3. A high spectral resolution lidar system employing the method of claim 1, wherein the lidar system comprises a laser transmitter system, a laser receiver system, a photodetector system, and a data acquisition and analysis system; the laser receiving system comprises a telescope, a Fabry-Perot interference filter and an optical receiving system; the laser emission system emits laser, one path of the laser enters the atmosphere, a backscattering signal is received by the telescope, and the other path of the laser is combined with the backscattering signal received by the telescope and is introduced into the optical receiving system as a received scattering signal; after the scattered signals pass through the optical receiving system, one path of the scattered signals enters a reference channel, and the other path of the scattered signals enters a Fabry-Perot interference filter to respectively obtain two paths of echo signals; the two echo signals respectively acquire an AD detection signal and an atmospheric scattering signal through corresponding photoelectric detection systems; and data acquired by the photoelectric detection system is input into the data acquisition and analysis system, the ratio of the two paths of AD detection signals is locked, and the atmospheric backscattering ratio and the aerosol backscattering coefficient are inverted.
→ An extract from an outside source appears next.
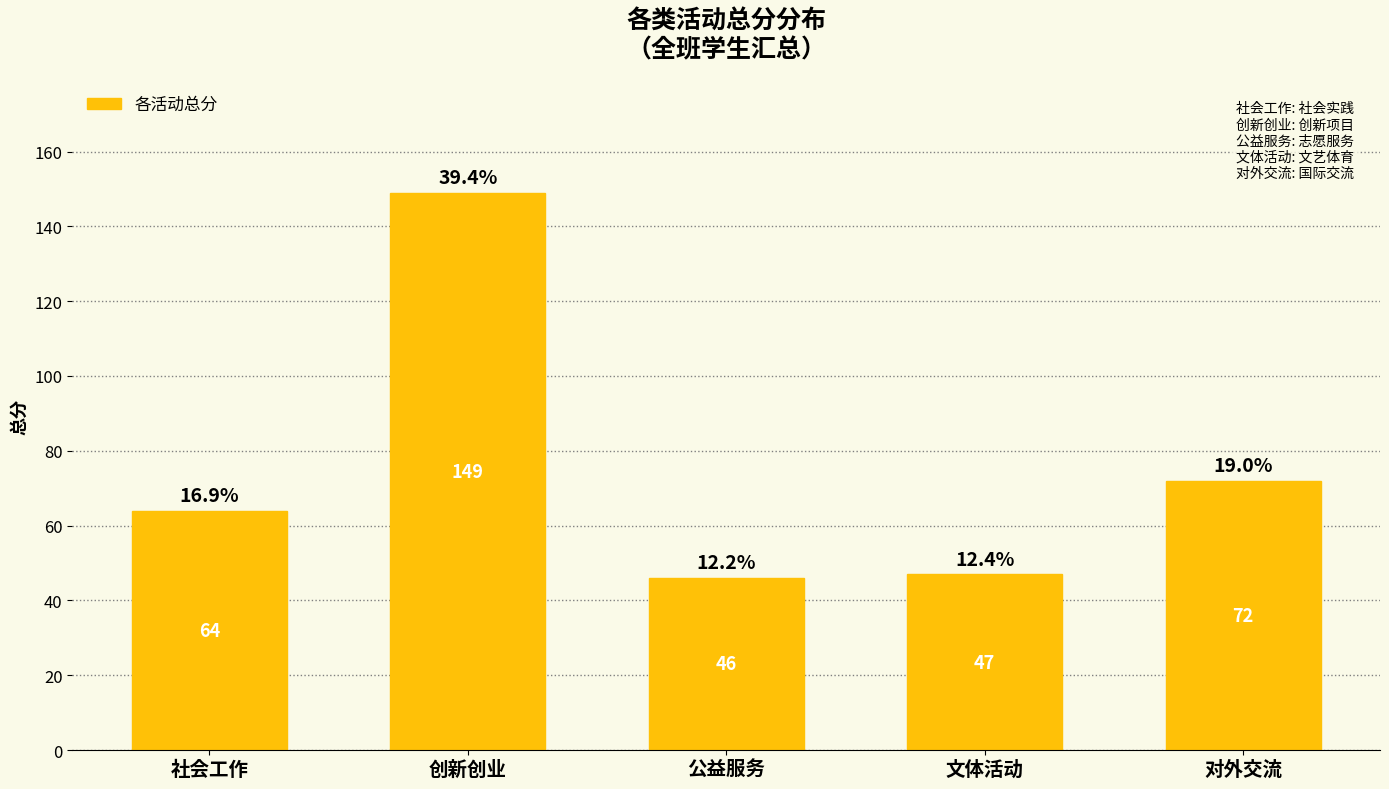

What is the approximate value at 创新创业, to the nearest 50?

150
4. The lidar system of claim 3, wherein the optical receiving system comprises a lens, a filter, a beam splitter; after passing through a lens and an optical filter in sequence, the scattering signal is divided into two parts by the spectroscope, wherein one part enters the reference channel, and the other part enters the Fabry-Perot interference filter.

5. The lidar system of claim 3, wherein the photodetection system comprises a photodetector, an AD acquisition card, a photon counting card; and the photoelectric detector receives the corresponding echo signals, converts the echo signals into electric signals, and then respectively collects the photomultiplier signals through an AD collection card and a photon counting card.

6. The lidar system of claim 3, wherein the laser emitting system comprises a seed laser, an oscillator, and a beam expander; and the seed laser injects laser into the oscillator, and outputs the laser after being expanded by the beam expander.

7. The lidar system of claim 3, wherein the data acquisition and analysis system comprises a control system and a computer; the computer is respectively connected with the photoelectric detection system and the control system; the control system is connected with the laser emission system.